The gelatinases (type IV collagenases) are members of the matrix metalloproteinase family that not only have a high degree of structural homology but are known to be nearly identical in their digestion profile against macromolecular substrates. We have shown previously that the preferred cleavage sites in the hydrolysis of type I gelatine, catalyzed by gelatinase A (72 kDa type IV collagenase), are bracketed by hydroxyproline in the P5 and P5′ positions. In this report, a kinetic investigation using a series of collagenous dodecylpeptides in which the P5 and P5′ hydroxyprolines were systematically varied and used as substrates for recombinant human gelatinase A, we show that replacement with either proline or alanine always resulted in increased K m.

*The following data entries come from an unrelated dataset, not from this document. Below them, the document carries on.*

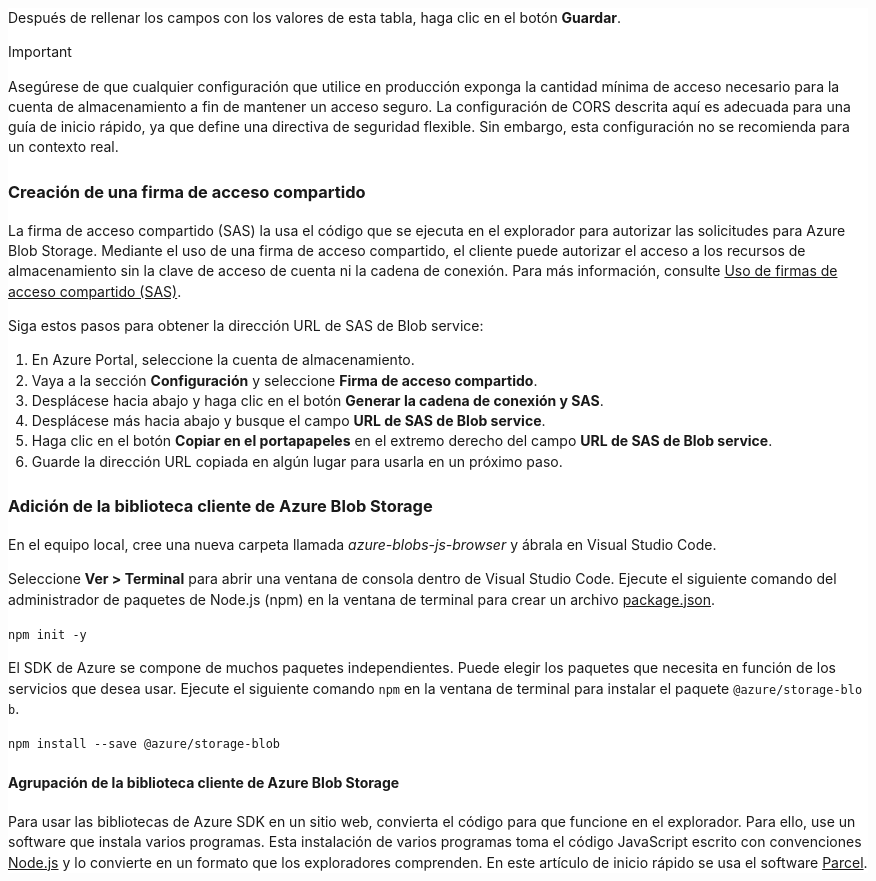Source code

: Después de rellenar los campos con los valores de esta tabla, haga clic en el botón **Guardar**.

> [!IMPORTANT]
> Asegúrese de que cualquier configuración que utilice en producción exponga la cantidad mínima de acceso necesario para la cuenta de almacenamiento a fin de mantener un acceso seguro. La configuración de CORS descrita aquí es adecuada para una guía de inicio rápido, ya que define una directiva de seguridad flexible. Sin embargo, esta configuración no se recomienda para un contexto real.

### <a name="create-a-shared-access-signature"></a>Creación de una firma de acceso compartido

La firma de acceso compartido (SAS) la usa el código que se ejecuta en el explorador para autorizar las solicitudes para Azure Blob Storage. Mediante el uso de una firma de acceso compartido, el cliente puede autorizar el acceso a los recursos de almacenamiento sin la clave de acceso de cuenta ni la cadena de conexión. Para más información, consulte [Uso de firmas de acceso compartido (SAS)](../common/storage-sas-overview.md).

Siga estos pasos para obtener la dirección URL de SAS de Blob service:

1. En Azure Portal, seleccione la cuenta de almacenamiento.
2. Vaya a la sección **Configuración** y seleccione **Firma de acceso compartido**.
3. Desplácese hacia abajo y haga clic en el botón **Generar la cadena de conexión y SAS**.
4. Desplácese más hacia abajo y busque el campo **URL de SAS de Blob service**.
5. Haga clic en el botón **Copiar en el portapapeles** en el extremo derecho del campo **URL de SAS de Blob service**.
6. Guarde la dirección URL copiada en algún lugar para usarla en un próximo paso.

### <a name="add-the-azure-blob-storage-client-library"></a>Adición de la biblioteca cliente de Azure Blob Storage

En el equipo local, cree una nueva carpeta llamada *azure-blobs-js-browser* y ábrala en Visual Studio Code.

Seleccione **Ver > Terminal** para abrir una ventana de consola dentro de Visual Studio Code. Ejecute el siguiente comando del administrador de paquetes de Node.js (npm) en la ventana de terminal para crear un archivo [package.json](https://docs.npmjs.com/files/package.json).

```console
npm init -y
```

El SDK de Azure se compone de muchos paquetes independientes. Puede elegir los paquetes que necesita en función de los servicios que desea usar. Ejecute el siguiente comando `npm` en la ventana de terminal para instalar el paquete `@azure/storage-blob`.

```console
npm install --save @azure/storage-blob
```

#### <a name="bundle-the-azure-blob-storage-client-library"></a>Agrupación de la biblioteca cliente de Azure Blob Storage

Para usar las bibliotecas de Azure SDK en un sitio web, convierta el código para que funcione en el explorador. Para ello, use un software que instala varios programas. Esta instalación de varios programas toma el código JavaScript escrito con convenciones [Node.js](https://nodejs.org) y lo convierte en un formato que los exploradores comprenden. En este artículo de inicio rápido se usa el software [Parcel](https://parceljs.org/).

In contrast, substitution of the hydroxylated amino acids tyrosine and serine at P5 and P5′ reduced the K m significantly, indicating that the hydroxyl moiety of the hydroxyproline is the functional group responsible for favorable enzyme-substrate affinity. This was shown by the K cat/ K m ratio, which was doubled by the substitution of serine in that site. Cleavage of the same series of dodecylpeptides by recombinant human gelatinase B (92 kDa type IV collagenase) showed a very different kinetic profile for which no patterns were discernible. In subsequent comparisons of the two enzymes, it was found that gelatinase B cleaved the thiopeptolide substrate AcProLeuGly-S-LeuGly-OC 2H 5 at double the velocity of gelatinase A. In contrast, gelatinase A digested type I gelatin about 2.5-times faster than gelatinase B. SDS-PAGE analysis of gelatin cleavage products showed different patterns of product peptides for each enzyme. Further comparisons of the proteinases using synthetic peptide substrates with variations in size and in substituents at the P2′ site again showed marked kinetic differences. Although these two matrix metalloproteinases seem similar in that they are both gelatinolytic and can degrade a nearly identical battery of macromolecular matrix components including type IV collagen, it is clear from these results that they are very different enzymatically. Since the regulatory portions of gelatinases A and B differ markedly, it has been assumed that the enzymes serve the same function, but respond to different stimuli. The differences in substrate specificity described herein suggest that their proposed physiological roles may require reevaluation.